For decades, AI (artificial intelligence) has offered the promise of new opportunities, but now with LLMs (large language models) we have an opportunity to take AI to the next level. Stanford University suggests chatbots are now turning into action bots—but the challenge persists: if systems are trained with unknown or bad data, will it still be helpful?
Researchers at Stanford aim to address this challenge, having developed NNetNav, which is an AI agent that learns through its interactions with websites, which is open source and uses fewer parameters. Professor Chris Manning says NNetNav could become a lighter weight, faster, privacy-preserving alternative to OpenAI’s recently released Operator.
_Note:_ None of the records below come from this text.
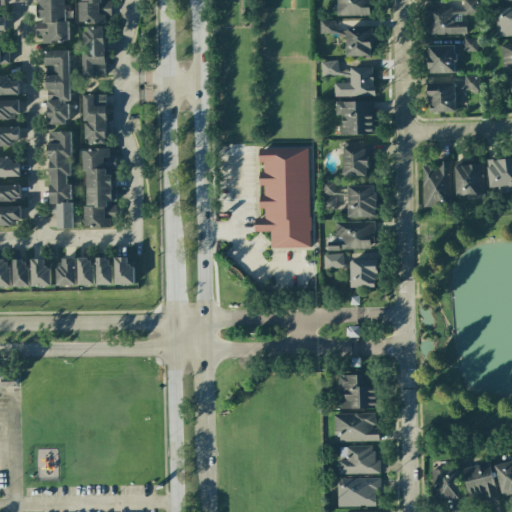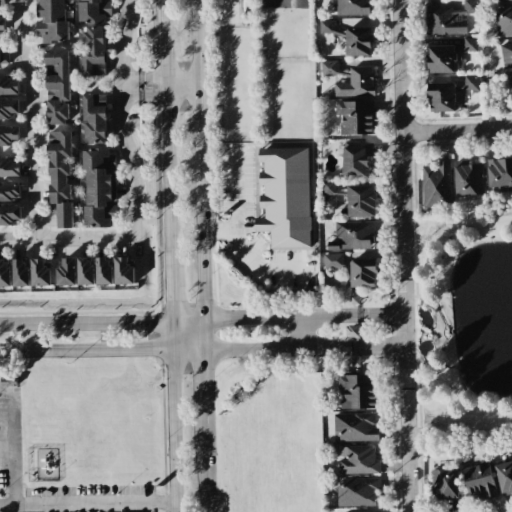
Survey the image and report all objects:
building: (501, 0)
building: (2, 2)
building: (352, 7)
building: (94, 11)
building: (448, 18)
building: (51, 20)
building: (504, 20)
building: (1, 26)
building: (326, 26)
building: (358, 41)
building: (470, 44)
building: (93, 51)
building: (506, 55)
building: (4, 57)
building: (441, 59)
building: (350, 79)
building: (471, 82)
building: (509, 82)
building: (8, 86)
road: (168, 86)
building: (57, 87)
road: (130, 88)
building: (441, 97)
building: (8, 109)
building: (356, 117)
road: (32, 118)
building: (95, 118)
road: (121, 118)
road: (168, 129)
road: (457, 130)
building: (9, 136)
road: (199, 153)
building: (356, 159)
building: (9, 167)
building: (500, 174)
building: (60, 177)
building: (468, 179)
building: (436, 185)
building: (100, 187)
road: (234, 189)
building: (10, 192)
building: (329, 195)
building: (285, 196)
building: (361, 201)
building: (10, 215)
building: (352, 235)
road: (67, 238)
road: (247, 252)
road: (403, 256)
building: (333, 261)
building: (103, 270)
building: (85, 271)
building: (123, 271)
building: (4, 272)
building: (67, 272)
building: (20, 273)
building: (40, 273)
building: (363, 273)
road: (172, 290)
road: (353, 317)
road: (252, 319)
road: (188, 321)
road: (86, 323)
road: (203, 328)
road: (302, 333)
road: (173, 335)
road: (353, 347)
road: (253, 348)
road: (189, 349)
road: (87, 350)
road: (204, 376)
building: (357, 391)
building: (355, 427)
road: (175, 430)
road: (12, 442)
road: (206, 458)
building: (357, 460)
building: (504, 476)
building: (479, 482)
building: (446, 483)
building: (357, 491)
road: (88, 505)
building: (368, 511)
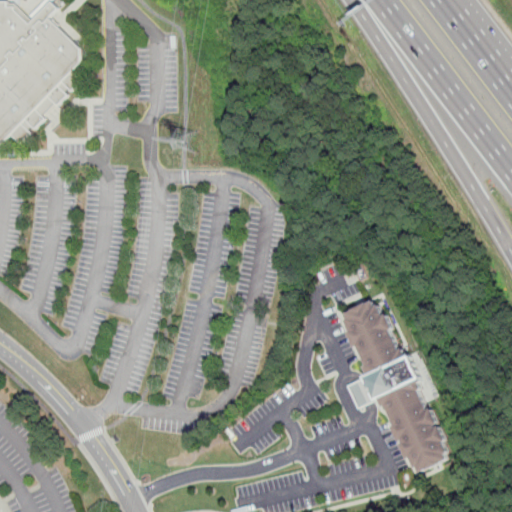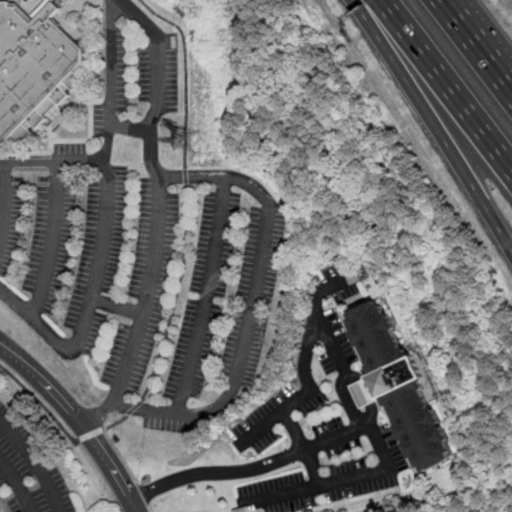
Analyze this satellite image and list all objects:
building: (41, 8)
road: (479, 42)
building: (34, 69)
road: (185, 72)
road: (111, 79)
parking lot: (136, 85)
road: (448, 86)
road: (433, 124)
road: (130, 127)
power tower: (188, 148)
road: (28, 162)
road: (186, 176)
road: (3, 198)
road: (266, 223)
road: (104, 234)
road: (50, 239)
parking lot: (140, 279)
parking lot: (334, 285)
road: (148, 291)
road: (207, 294)
road: (176, 295)
road: (118, 306)
road: (34, 319)
road: (280, 325)
road: (344, 370)
parking lot: (298, 383)
building: (397, 383)
building: (401, 385)
road: (301, 396)
road: (40, 401)
road: (348, 402)
road: (132, 409)
road: (78, 416)
road: (113, 424)
road: (89, 435)
road: (302, 447)
road: (122, 457)
road: (35, 463)
parking lot: (28, 469)
parking lot: (332, 469)
road: (216, 472)
road: (100, 475)
road: (338, 481)
road: (18, 484)
road: (417, 486)
road: (147, 493)
road: (6, 503)
road: (4, 504)
road: (150, 508)
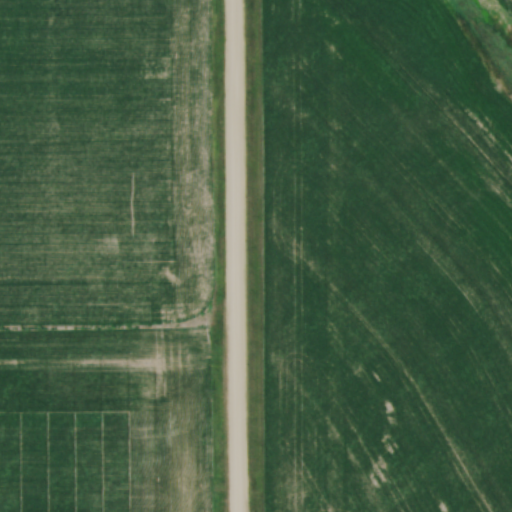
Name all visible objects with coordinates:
road: (235, 256)
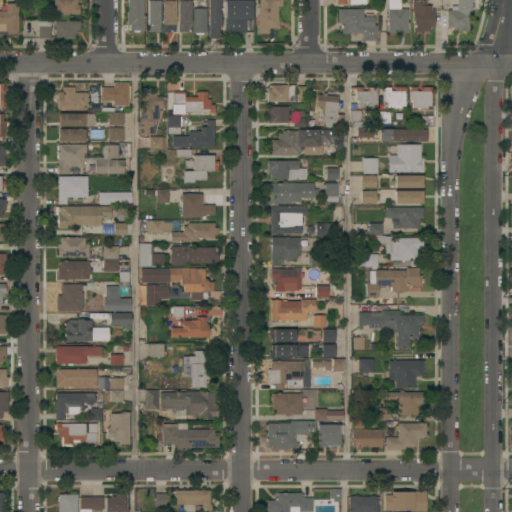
Here’s the difference: It is not trained by how humans behave online. Rather, it gathers synthetic training data by exploring websites much the way a young child might. It clicks all the buttons and types into all the fields to see what will happen. It then prunes out the pathways that don’t help achieve the user’s goals.
The team collected 10,000 positive demonstrations of NNetNav on 20 websites. Those successful trajectories were then used to fine-tune the model. When the team looked at NNetNav’s performance before and after fine-tuning, the model compared favorably with GPT-4 and did better than other open-source, unsupervised methods. It also used about one-third fewer parameters than the next-best performing model.
Here is how this can help:
- Ensure more privacy while still leveraging AI.
- Become more accurate and efficient through learning.
- Learn through interaction as you go.
Looking to the future, we can expect exponential growth for AI in the future—but there will be opportunities to use different agents. AI agents are here. How will you proceed in a new era?